Canada Letter
Breaking with Canadian tradition, Prime Minister Justin Trudeau has been crisscrossing the country announcing measures from the April 16 budget in advance.
Even for a country with a system of government that is prone to keeping things confidential, the secrecy that once surrounded federal budgets stood out.
![Four men walking through a manufacturing building with modular home units in the background.](https://static01.nyt.com/images/2024/04/06/multimedia/06canadaletter-trudeau-twjc/06canadaletter-trudeau-twjc-articleLarge.jpg?quality=75&auto=webp&disable=upscale)
For decades, both Liberal and Conservative federal governments gradually eroded that once seemingly sacred concept with selective advance leaks.
But Prime Minister Justin Trudeau has taken it to a new level. Instead of leaks attributed to anonymous sources, the prime minister has been traveling the country to give Canadians a preview of a variety of major budget measures.
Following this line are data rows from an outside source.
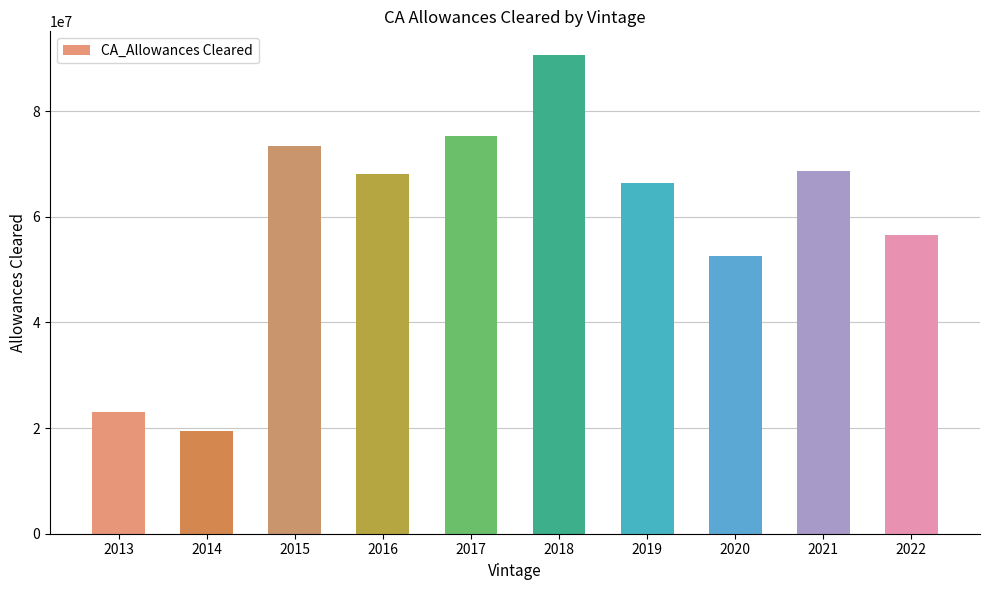

What is the difference between the values at 2014 and 2018?

71049043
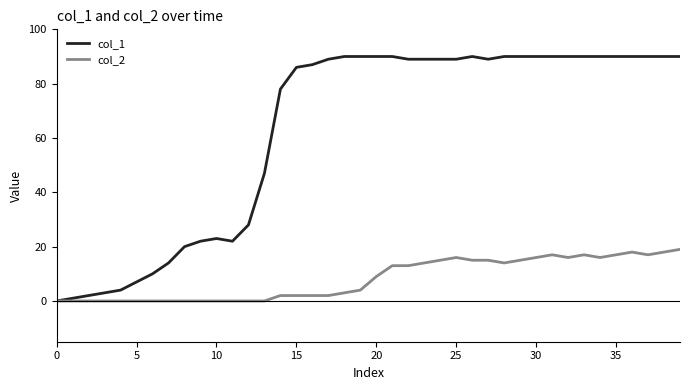

How many lines are shown in the chart?

2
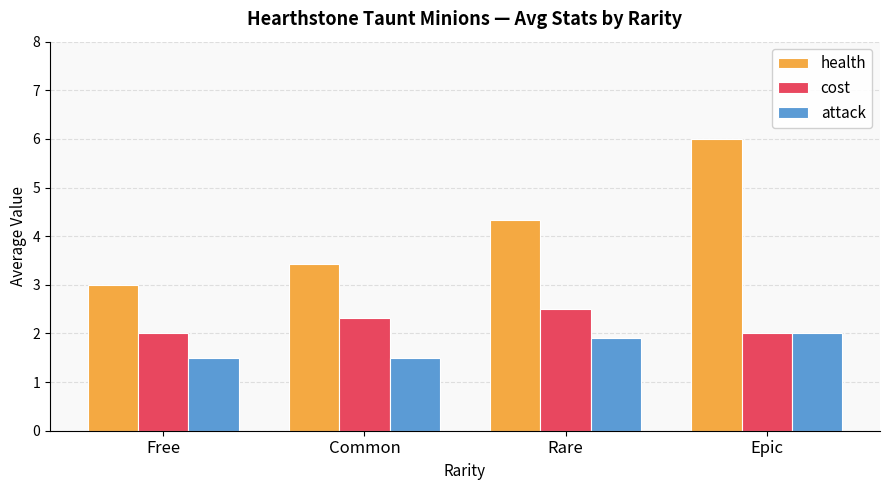

True or false: attack has a value of 0.6 at Rare.

False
Many of them appear to be intended to lure back younger voters to his Liberal Party, including spending to increase housing, expanding child care programs and introducing a national school food program.
There may be little in the way of big announcements left for Chrystia Freeland, the finance minister, to unveil when she presents the actual budget on April 16.
“This preannouncement of the budget roadshow — we’ve never seen that before at the prime ministerial level,” Jonathan Malloy, a political scientist at Carleton University who studies Parliament, told me. “There has to be an election next year and the government is not doing well in the polls. So that’s an important factor. He needs the coverage; he needs the supposed good news.”